**INSTRUCTIONS TO FOLLOW**
Return the lines below exactly, from the first one through the line that has "me dat ze tijdens". Leave out everything after it.

- - - - -

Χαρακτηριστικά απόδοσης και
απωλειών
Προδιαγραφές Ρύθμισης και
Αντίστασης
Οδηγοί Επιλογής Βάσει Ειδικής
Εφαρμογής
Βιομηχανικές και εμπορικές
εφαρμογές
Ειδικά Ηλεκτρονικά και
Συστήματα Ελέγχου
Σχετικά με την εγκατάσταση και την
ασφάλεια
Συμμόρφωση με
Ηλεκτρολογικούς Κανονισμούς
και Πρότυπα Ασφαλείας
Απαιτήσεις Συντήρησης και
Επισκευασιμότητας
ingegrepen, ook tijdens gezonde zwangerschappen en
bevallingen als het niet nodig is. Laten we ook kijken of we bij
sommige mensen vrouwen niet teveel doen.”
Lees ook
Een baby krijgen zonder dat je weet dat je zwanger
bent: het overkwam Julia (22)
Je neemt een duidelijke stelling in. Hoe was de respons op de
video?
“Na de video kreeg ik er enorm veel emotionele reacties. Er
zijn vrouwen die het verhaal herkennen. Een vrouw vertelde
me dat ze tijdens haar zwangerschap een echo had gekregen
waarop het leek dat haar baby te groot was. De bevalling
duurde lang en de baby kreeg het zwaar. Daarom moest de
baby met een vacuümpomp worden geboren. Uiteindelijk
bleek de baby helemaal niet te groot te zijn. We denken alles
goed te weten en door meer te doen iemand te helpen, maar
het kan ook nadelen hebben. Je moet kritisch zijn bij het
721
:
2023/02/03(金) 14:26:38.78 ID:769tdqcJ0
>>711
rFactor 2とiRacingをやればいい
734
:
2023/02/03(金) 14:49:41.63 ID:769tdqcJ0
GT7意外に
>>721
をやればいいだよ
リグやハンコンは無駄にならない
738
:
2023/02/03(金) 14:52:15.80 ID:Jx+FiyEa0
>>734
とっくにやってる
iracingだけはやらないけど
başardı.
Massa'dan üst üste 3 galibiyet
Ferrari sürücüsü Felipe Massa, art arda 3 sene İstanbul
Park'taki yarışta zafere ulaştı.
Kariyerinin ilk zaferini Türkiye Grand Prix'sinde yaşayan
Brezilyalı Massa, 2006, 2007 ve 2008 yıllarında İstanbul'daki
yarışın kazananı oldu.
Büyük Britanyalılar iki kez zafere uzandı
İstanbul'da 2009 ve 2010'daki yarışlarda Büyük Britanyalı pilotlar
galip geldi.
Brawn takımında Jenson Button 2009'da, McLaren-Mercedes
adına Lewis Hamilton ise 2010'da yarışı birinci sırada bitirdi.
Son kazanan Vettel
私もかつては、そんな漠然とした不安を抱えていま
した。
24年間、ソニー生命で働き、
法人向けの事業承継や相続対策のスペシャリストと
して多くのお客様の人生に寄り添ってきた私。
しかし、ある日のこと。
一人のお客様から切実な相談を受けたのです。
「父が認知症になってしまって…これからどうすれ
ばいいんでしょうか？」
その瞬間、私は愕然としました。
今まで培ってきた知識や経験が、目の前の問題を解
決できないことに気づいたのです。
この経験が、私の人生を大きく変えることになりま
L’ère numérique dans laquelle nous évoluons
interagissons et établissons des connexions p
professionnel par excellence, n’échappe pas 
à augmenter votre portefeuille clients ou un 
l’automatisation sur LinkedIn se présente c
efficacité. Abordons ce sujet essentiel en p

- - - - -

**YOUR SOLUTION**
Χαρακτηριστικά απόδοσης και
απωλειών
Προδιαγραφές Ρύθμισης και
Αντίστασης
Οδηγοί Επιλογής Βάσει Ειδικής
Εφαρμογής
Βιομηχανικές και εμπορικές
εφαρμογές
Ειδικά Ηλεκτρονικά και
Συστήματα Ελέγχου
Σχετικά με την εγκατάσταση και την
ασφάλεια
Συμμόρφωση με
Ηλεκτρολογικούς Κανονισμούς
και Πρότυπα Ασφαλείας
Απαιτήσεις Συντήρησης και
Επισκευασιμότητας
ingegrepen, ook tijdens gezonde zwangerschappen en
bevallingen als het niet nodig is. Laten we ook kijken of we bij
sommige mensen vrouwen niet teveel doen.”
Lees ook
Een baby krijgen zonder dat je weet dat je zwanger
bent: het overkwam Julia (22)
Je neemt een duidelijke stelling in. Hoe was de respons op de
video?
“Na de video kreeg ik er enorm veel emotionele reacties. Er
zijn vrouwen die het verhaal herkennen. Een vrouw vertelde
me dat ze tijdens haar zwangerschap een echo had gekregen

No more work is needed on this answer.